Where none of these five factors apply, care workers are more than twice as likely to leave their jobs than when all five factors apply – a 48.7% turnover rate compared with 20.6%.

Despite the increase in workforce, the sector continues to have a workforce crisis and this translates into too many people going without the care they need and the lack of social care capacity causing significant and growing problems for the NHS.

ADASS (the Association of Directors of Adult Social Services) has found that any increases in care delivered are not keeping pace with increased needs. Care waiting lists remain too high and most councils are not confident they can offer the minimum social care support in their communities as required by law.

Moves by the NHS to speed up hospital discharge means that council social care teams are having to support more people coming out of hospital with complex health and support needs. 

Whilst the workforce plan has been welcomed by providers and other organisations, a plan without long-term sustainable funding will be insufficient to solve the workforce issues.

NHS Providers’ director of policy and strategy, Miriam Deakin noted:

“A plan alone will not be enough unless it is accompanied by sustainable government investment and support to ensure the sector can not only recruit but keep much-needed staff.” 

Funding and reform of social care has been a major political hot potato for many years. With politicians averse to the subject probably related to how previous plans have been treated and branded by the media. In 2010, Labour’s plans for funding social care were branded a “death tax” by the Tories and in 2017 Theresa May’s Conservative campaign suffered damage due to accusations she was planning a “dementia tax”. 

The Carenomics report, which has a focus on the economic positives of investing in social care, takes the view that spending on social care should be “viewed as an investment rather than a mere cost.” 

Adult social care is of major importance to the country’s economy – adding £55.7 billion per annum to the economy in England in 2022/23 (up 8.5% from 2021/22). This is more than the accommodation and food service industries.

Increased investment in the sector could boost the economy, by enabling people to stay in the workforce for longer, improve employment opportunities for disabled people, reduce the pressure on the NHS, and reduce costs for employers 

Whatsmore the economic contribution of the social care sector is also notably higher in areas that need levelling up, like the North East, so social care investment will boost local economies that need it most.

The Conservative party have previously committed to introducing a new cap on care costs and making the means tests more generous, but have delayed implementation until after the next election. Back in April 2023, funding changes to workforce initiatives prompted Stuart Hoddinott, a senior researcher at the Institute for Government, to write that “the government has given up on its manifesto commitment to implement social care reform that “stands the test of time”.”

Two white papers in late 2021 by Boris Johnson’s government had given some hope that a government was finally serious about tackling social care reform.

========================

According to the text on social care, how much did adult social care add to the economy in England in 2022/23?

Stored items from a collection:
========================

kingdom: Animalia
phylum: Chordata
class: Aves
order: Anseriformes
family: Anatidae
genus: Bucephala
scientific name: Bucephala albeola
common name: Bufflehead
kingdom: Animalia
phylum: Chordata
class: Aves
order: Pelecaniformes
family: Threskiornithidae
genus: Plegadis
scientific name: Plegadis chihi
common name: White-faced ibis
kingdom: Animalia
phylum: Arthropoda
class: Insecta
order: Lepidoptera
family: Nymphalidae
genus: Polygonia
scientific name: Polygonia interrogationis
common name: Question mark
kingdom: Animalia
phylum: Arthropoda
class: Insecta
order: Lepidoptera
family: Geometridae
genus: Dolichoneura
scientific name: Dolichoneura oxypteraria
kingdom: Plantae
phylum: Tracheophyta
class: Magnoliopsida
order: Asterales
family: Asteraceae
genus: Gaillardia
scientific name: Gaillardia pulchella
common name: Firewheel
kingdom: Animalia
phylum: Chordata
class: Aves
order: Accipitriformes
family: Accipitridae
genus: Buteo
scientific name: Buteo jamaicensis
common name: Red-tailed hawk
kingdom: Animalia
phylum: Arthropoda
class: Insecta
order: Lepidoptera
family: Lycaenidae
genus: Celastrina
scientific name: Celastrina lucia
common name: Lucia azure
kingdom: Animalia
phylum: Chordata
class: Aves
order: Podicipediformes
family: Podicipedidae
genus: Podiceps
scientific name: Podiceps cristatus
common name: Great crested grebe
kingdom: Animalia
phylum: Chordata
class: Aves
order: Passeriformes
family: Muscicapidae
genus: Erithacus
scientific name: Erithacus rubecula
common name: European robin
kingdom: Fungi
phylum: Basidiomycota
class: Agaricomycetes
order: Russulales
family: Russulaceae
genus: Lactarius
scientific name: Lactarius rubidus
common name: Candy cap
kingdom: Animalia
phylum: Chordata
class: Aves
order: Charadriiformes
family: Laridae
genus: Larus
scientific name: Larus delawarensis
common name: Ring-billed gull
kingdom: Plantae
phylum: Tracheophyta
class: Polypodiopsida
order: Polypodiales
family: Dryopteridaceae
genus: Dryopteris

========================

◆ **Final answer**
£55.7 billion